In this respect, Haftar is the latest in a long line of military adventurers that France, in particular, and other countries in the Global North have pushed to further their interests in the region.
The security of the Mediterranean, especially in terms of migrants and militancy, is paramount in the concerns of these governments. Haftar might remember that former Libyan dictator Muammar Gaddafi’s short-lived rapprochement with the West in the 2000s was based partly on his positioning himself as a buffer, but he would do well to remember how quickly that rapprochement ended as well.
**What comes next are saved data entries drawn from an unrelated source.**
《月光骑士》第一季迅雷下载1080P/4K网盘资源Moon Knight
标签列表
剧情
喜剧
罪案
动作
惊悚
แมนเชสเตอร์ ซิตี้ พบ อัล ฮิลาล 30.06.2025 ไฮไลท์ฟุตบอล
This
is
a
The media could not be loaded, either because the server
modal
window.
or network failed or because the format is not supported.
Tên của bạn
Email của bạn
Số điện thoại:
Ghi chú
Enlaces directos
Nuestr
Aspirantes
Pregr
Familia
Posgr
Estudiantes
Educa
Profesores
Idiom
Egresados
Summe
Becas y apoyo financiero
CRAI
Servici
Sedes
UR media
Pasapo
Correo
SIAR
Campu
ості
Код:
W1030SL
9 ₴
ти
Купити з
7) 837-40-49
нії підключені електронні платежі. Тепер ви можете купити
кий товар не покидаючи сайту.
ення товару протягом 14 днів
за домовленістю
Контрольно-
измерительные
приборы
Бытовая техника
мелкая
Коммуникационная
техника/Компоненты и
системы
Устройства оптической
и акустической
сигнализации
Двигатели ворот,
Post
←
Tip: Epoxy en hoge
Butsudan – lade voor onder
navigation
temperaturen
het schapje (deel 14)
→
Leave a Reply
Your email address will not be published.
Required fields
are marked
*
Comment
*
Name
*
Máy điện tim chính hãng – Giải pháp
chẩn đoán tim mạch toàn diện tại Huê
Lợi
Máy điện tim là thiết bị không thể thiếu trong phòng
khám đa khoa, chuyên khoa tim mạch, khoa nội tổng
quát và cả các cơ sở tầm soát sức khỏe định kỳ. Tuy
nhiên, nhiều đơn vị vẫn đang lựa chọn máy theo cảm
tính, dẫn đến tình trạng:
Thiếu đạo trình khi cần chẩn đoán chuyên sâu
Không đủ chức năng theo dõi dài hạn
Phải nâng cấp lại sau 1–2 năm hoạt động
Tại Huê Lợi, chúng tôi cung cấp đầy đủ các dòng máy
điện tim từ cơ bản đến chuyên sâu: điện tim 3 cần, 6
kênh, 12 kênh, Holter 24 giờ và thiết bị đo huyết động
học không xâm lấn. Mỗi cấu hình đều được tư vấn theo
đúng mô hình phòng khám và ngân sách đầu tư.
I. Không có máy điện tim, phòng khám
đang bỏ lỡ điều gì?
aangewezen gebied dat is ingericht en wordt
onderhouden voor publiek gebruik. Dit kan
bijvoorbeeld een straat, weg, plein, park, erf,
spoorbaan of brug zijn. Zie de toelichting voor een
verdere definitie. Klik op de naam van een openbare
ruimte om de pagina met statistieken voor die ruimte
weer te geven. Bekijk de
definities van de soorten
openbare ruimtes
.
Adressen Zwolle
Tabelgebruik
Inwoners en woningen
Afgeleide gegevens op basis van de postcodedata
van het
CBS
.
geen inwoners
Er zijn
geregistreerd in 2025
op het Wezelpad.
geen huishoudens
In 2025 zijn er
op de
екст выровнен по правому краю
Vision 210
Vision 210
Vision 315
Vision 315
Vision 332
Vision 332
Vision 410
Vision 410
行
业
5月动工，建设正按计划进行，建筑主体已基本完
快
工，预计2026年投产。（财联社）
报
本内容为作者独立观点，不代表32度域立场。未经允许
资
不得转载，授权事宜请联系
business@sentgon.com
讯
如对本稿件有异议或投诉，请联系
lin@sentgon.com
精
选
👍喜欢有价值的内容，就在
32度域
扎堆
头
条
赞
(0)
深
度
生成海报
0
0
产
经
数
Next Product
But even more so, his career resembles the trajectory of another ruthless warlord formerly backed and then discarded by France – the Chadian adventurer Hissein Habbre, whom Paris and Washington had backed as their bulwark against Gaddafi in the 1980s.
Ironically, it was Habbre who had captured Haftar in battle before the Libyan general defected, beginning his links with US intelligence that have persisted since. But Habbre, too, was ruthlessly ditched when his lieutenant Idriss Deby turned on him and has ruled Chad since. His career provides a cautionary tale that Haftar would do well to heed.
As of now, Haftar will feel he still has time. Shielded by distance and convenient geopolitics, Abu Dhabi, in particular, is willing to spend vast resources in backing a would-be dictator for Libya. Neighbouring Egypt has no such luxury, however.
France, Russia, and other European countries may well lose patience in their investment. Haftar’s conquest of Tripoli was meant to be a quick fait accompli, to guarantee the return of stability to Libya on their terms.
Thanks to the resilience of a Tripoli government stiffened by Turkey, quite the opposite has happened; last month, the Arab Army lost the western port Sabratha, leaving only Tarhouna from western towns under their control. Meanwhile, the southern Mediterranean is as unstable as ever.
It remains to be seen how long his patrons’ patience will last before the widening cracks in Haftar’s eastern fiefdom reach the point of no return.